Frankenstein, ou le Prométhée moderne (trad. Saladin)/19
CHAPITRE XIV.
« Telle était l’histoire de mes chers voisins. J’en fus profondément frappé. J’appris même, en comparant les positions de la vie sociale qu’elle développait, à admirer les vertus de cette famille, et à détester les vices de l’espèce humaine.
» Cependant le crime me paraissait un mal dont j’étais loin. La bienveillance et la générosité étaient toujours devant mes yeux, et m’inspiraient le désir de devenir acteur dans cette scène active où tant d’admirables qualités étaient déployées et mises en jeu. Mais en faisant le récit des progrès de mon intelligence, je ne dois pas omettre une circonstance qui remonte au commencement du mois d’août de la même année.
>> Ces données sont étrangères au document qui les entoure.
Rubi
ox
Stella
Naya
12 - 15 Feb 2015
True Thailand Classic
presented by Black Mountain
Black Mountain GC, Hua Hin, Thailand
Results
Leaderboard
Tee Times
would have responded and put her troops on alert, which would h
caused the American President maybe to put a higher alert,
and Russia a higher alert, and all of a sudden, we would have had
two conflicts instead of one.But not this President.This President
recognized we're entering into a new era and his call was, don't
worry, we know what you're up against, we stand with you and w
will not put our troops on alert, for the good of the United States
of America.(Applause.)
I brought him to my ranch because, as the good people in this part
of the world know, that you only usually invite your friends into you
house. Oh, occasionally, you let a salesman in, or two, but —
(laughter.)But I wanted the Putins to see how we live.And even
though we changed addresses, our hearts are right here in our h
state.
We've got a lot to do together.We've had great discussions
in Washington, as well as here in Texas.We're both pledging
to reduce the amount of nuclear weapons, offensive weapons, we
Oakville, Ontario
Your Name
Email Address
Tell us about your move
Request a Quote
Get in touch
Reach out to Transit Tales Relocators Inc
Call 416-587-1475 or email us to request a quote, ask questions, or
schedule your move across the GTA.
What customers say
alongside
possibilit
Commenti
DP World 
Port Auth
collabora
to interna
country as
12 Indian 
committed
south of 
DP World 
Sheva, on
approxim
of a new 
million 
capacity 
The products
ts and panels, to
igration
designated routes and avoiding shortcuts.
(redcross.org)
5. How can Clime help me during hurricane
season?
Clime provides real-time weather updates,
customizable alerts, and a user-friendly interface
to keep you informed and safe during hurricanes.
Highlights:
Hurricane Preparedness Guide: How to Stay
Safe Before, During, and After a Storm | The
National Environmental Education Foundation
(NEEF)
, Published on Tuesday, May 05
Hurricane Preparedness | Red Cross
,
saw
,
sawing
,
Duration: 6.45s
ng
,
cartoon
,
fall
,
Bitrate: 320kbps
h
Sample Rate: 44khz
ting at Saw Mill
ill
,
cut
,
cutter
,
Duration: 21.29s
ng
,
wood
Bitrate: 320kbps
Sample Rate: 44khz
» J’étais allé un soir, suivant ma coutume, dans le bois voisin, où je ramassais ma nourriture, et d’où je rapportais du bois pour mes protecteurs. Je trouvai par terre un portemanteau de cuir, qui contenait plusieurs articles d’habillement et quelques livres. Je m’en emparai avec empressement, et je revins avec ma prise dans ma cabane. Heureusement les livres étaient écrits dans la langue dont j’avais appris les élémens à la chaumière ; c’étaient le Paradis perdu, un volume des Vies de Plutarque, et les Passions de Werther. Je ressentis la joie la plus vive de posséder ces trésors. Je me mis à étudier avec ardeur, et j’exerçais mon esprit sur ces histoires, pendant que mes amis se livraient à leurs occupations ordinaires.
» J’aurais peine à vous décrire l’effet de ces livres. Ils me présentèrent une infinité de nouvelles images et de nouveaux sentimens, qui me remplissaient quelquefois de ravissement, mais qui plus souvent me jetaient dans la plus profonde affliction. Dans Werther, dont l’histoire simple et touchante offre déjà beaucoup d’intérêt, on examine tant d’opinions, et on répand tant de lumières sur ce qui avait été précédemment obscur pour moi, que j’y trouvai une source intarissable de réflexions, et de nombreux motifs d’étonnement. Les habitudes douces et domestiques qu’il décrivait, les nobles sentimens et les sensations dont il parlait, et qui se portent vers un autre objet que soi-même, s’accordaient bien avec l’expérience que j’avais acquise parmi mes protecteurs, et avec les besoins qui naissaient pour toujours dans mon sein ; mais Werther lui-même me parut un être plus divin qu’aucun de ceux que j’avais vus ou imaginés : son caractère était exempt de prétentions ; mais il était réfléchi. Les discussions sur la mort et le suicide étaient propres à me remplir d’étonnement. Je ne prétendais pas juger la question ; mais j’inclinai vers les opinions du héros dont je pleurai la fin, sans la comprendre précisément.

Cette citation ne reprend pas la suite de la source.